#### Excerpt:
/---

Six feet, it turns out, can be a difficult space to maintain. It's pretty tiny compared to the one hundred feet required by California to keep flammable vegetation and debris away from your home to keep your home safe and protect the firefighters who may have to come between your house and the grass, trees and shrubs in order to save it. And yet I have on several occasions had to point out the dots on the ground, carefully placed in advance of parents coming to school for the purpose of picking up books, supplies and advice for their children who are waiting in the car. Which happens to be a very safe distance.
Crowds tend not to be a good place to take this social experiment. Which makes the events of the past year all the more curious. For my family and I, the closing of our local movie palace was the first place that we felt it. That communal sense of popcorn and big screen entertainment is a memory that keeps popping up in connection with our living room, and the comparison suffers. Tickets we purchase long in advance for shows that were postponed remain valid for some future date, but have become largely forgotten. The cut made by closing Disneyland went even deeper as my son surrendered dreams of being among the first to experience the Rise of the Resistance disappeared like so much pixie dust.
Resistance. That was the other piece, wasn't it? Just as the emperor of doubt and fear rallied his followers into maskless super-spreader events to feed his fragile ego, the rest of us tried to stick to that defensible space. Then events taunted and dared us not to take the streets. George Floyd's death became all the more real to a nation locked inside with a television, watching those eight minutes and forty-six seconds over and over. Until protest was the only way to exorcise some of those demons. The pictures of clashing ideals could often be easily defined by the masks or their defiant lack thereof. We were told that singing in church was a surefire way to spread the virus, but there we were screaming at one another across barricades wanting to have our voices heard.
Meanwhile, back at home, my wife and I were flinching anytime we saw a crowd of people gathered in movies made thirty years ago or more. It crushed the spirit of my gala-prone mate not to have gatherings to attend and parties to plan. Still we watched the throngs pressing in on the Capitol and started the countdown in the same way we did way back when all those motorcycle enthusiasts descended on Sturgis back in August. We avoided travel during the holidays, only to watch cases spike as a result of others priorities: patience and planning versus gratification and that taste of mom's pumpkin pie. Which for some may have been the last thing they tasted. For a while, anyway.
The pandemic is not over, even if our patience for it has long since evaporated. My wife often opines about the term "social distance," feeling that six feet is much to far to do any actual socializing. It may not be my place, but perhaps I should point out that six feet is also one of the dimensions of your standard grave.
Wash your hands. Wear a mask. And give everyone defensible space.

\---

#### Dataset:
/---

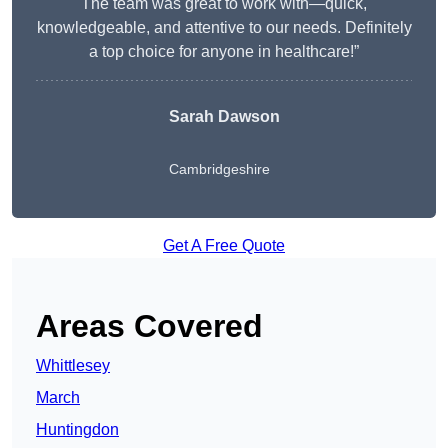
The team was great to work with—quick,
knowledgeable, and attentive to our needs. Definitely
a top choice for anyone in healthcare!”
Sarah Dawson
Cambridgeshire
Get A Free Quote
Areas Covered
Whittlesey
March
Huntingdon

\---

#### Directions:
1 > Rewrite the paragraph of the social distancing essay that begins "The pandemic is not over" in fewer words, keeping its main points.
2 > From the social distancing essay, copy the passage starting at "The pandemic is" and ending at "everyone defensible space.", with no changes.
You can leave the rows aside; they aren't needed here.

#### Answers to each task:
1 > The pandemic isn't over, though people lost patience with it long ago. The writer's wife thinks six feet is too far apart for real socializing. The writer points out that six feet is also one of the measurements of a standard grave.

2 >
The pandemic is not over, even if our patience for it has long since evaporated. My wife often opines about the term "social distance," feeling that six feet is much to far to do any actual socializing. It may not be my place, but perhaps I should point out that six feet is also one of the dimensions of your standard grave.
Wash your hands. Wear a mask. And give everyone defensible space.